This is a great question. For those who are unfamiliar, and in areas where airspace is complex, it’s sometimes useful to look at the VFR Flyway Chart. This is the one on the back of FAA Terminal Area Charts.
The dashed blue outlines surround the crazy cutouts that are Seattle’s Class D airspaces.
Why does KBFI stick into the KSEA Class B?
Class D airports, or at least those that don’t exist entirely within more restrictive airspace, will always have a ceiling. This is because there will be sections that are not contained within the Class B (or C) areas. For those areas, we need to know how high the Class D airspace goes.
If there is Class B and Class D airspace in the same place, which is it?

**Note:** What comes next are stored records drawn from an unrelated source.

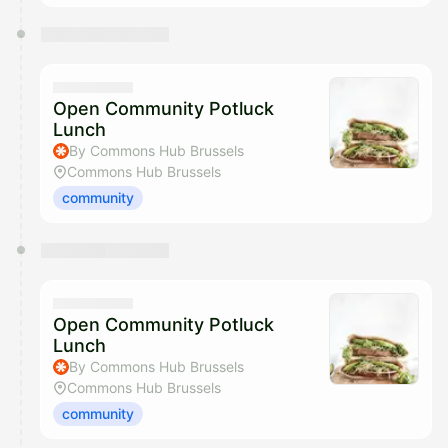
Open Community Potluck
Lunch
By Commons Hub Brussels
Commons Hub Brussels
community
Open Community Potluck
Lunch
By Commons Hub Brussels
Commons Hub Brussels
community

This one is in the AIM, 3-1-3:
Hierarchy of Overlapping Airspace Designations
a. When overlapping airspace designations apply to the same airspace, the operating rules associated with the more restrictive airspace designation apply.
So, if you’re over the I-90 bridge at 1900 feet, you’re in KBFI Class D. If you’re at 2100 feet, you’re in KSEA Class B.
Why does KSEA have weird class D chunks?
This one is easier - because Class B doesn’t always go to the surface (only at the core), but there is still a need to filter out traffic from the immediate airport environs. Because two-way communication is required, pilots will need to talk to the tower before getting too close (~5SM) to the airport.
Another factor is that Class D centers on the airport; Class B is centered on the SEA VOR, and they are not coincident. This is so that the rings could (when it was circular) be defined with DME.